### What to produce
Reproduce exactly the span of lines that opens with the line containing "Where is the backdrop?" and closes with the last line of the entries below.

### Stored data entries
= = = =

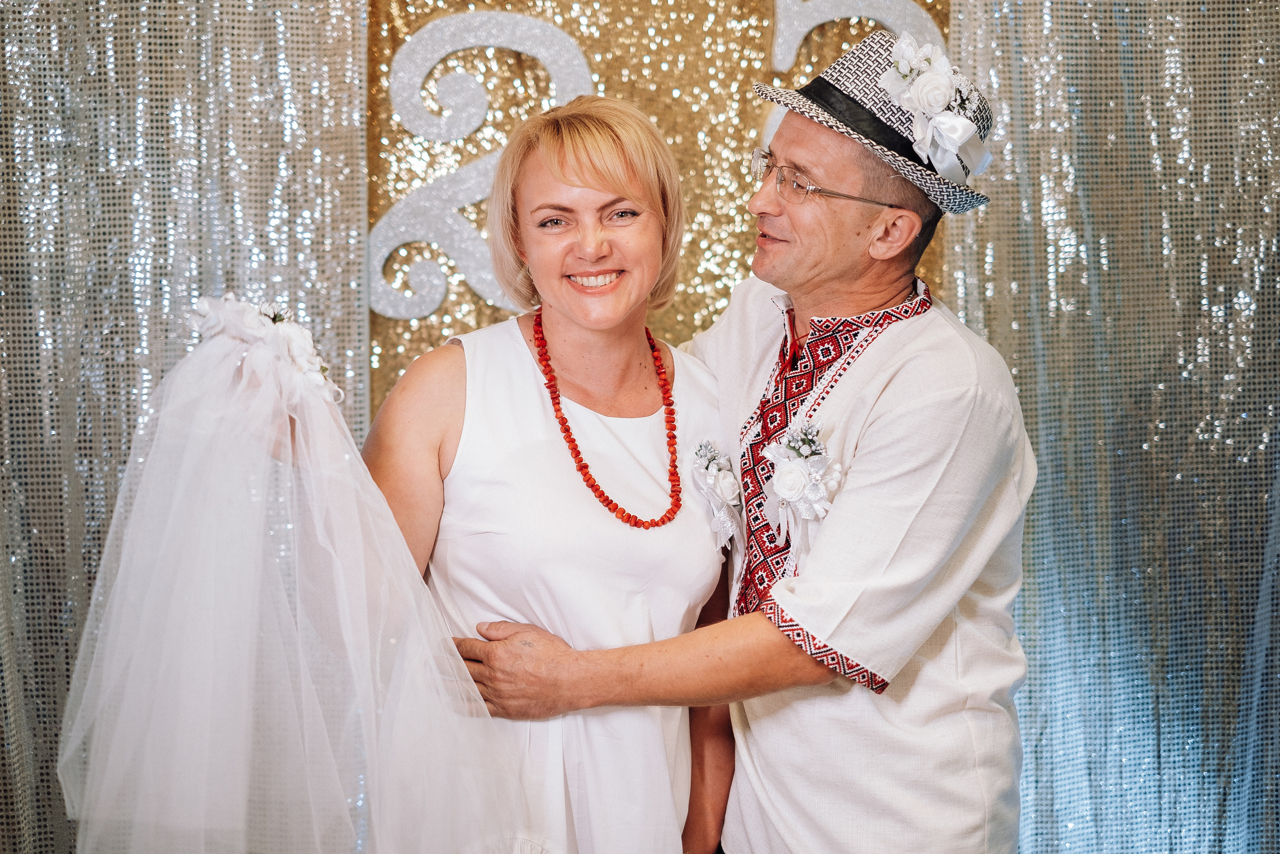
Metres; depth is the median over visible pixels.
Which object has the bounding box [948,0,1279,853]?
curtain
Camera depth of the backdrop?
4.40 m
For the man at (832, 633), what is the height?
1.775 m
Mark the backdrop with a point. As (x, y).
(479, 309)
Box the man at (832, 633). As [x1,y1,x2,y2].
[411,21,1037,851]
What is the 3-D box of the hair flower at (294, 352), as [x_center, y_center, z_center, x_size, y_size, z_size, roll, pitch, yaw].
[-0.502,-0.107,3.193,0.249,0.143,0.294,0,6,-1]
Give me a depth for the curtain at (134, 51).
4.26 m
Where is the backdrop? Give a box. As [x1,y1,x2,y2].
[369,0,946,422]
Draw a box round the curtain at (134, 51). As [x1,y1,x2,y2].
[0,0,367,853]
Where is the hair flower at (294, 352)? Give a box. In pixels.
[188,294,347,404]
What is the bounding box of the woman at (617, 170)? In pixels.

= = = =

### Reply
Where is the backdrop? Give a box. As [x1,y1,x2,y2].
[369,0,946,422]
Draw a box round the curtain at (134, 51). As [x1,y1,x2,y2].
[0,0,367,853]
Where is the hair flower at (294, 352)? Give a box. In pixels.
[188,294,347,404]
What is the bounding box of the woman at (617, 170)? In pixels.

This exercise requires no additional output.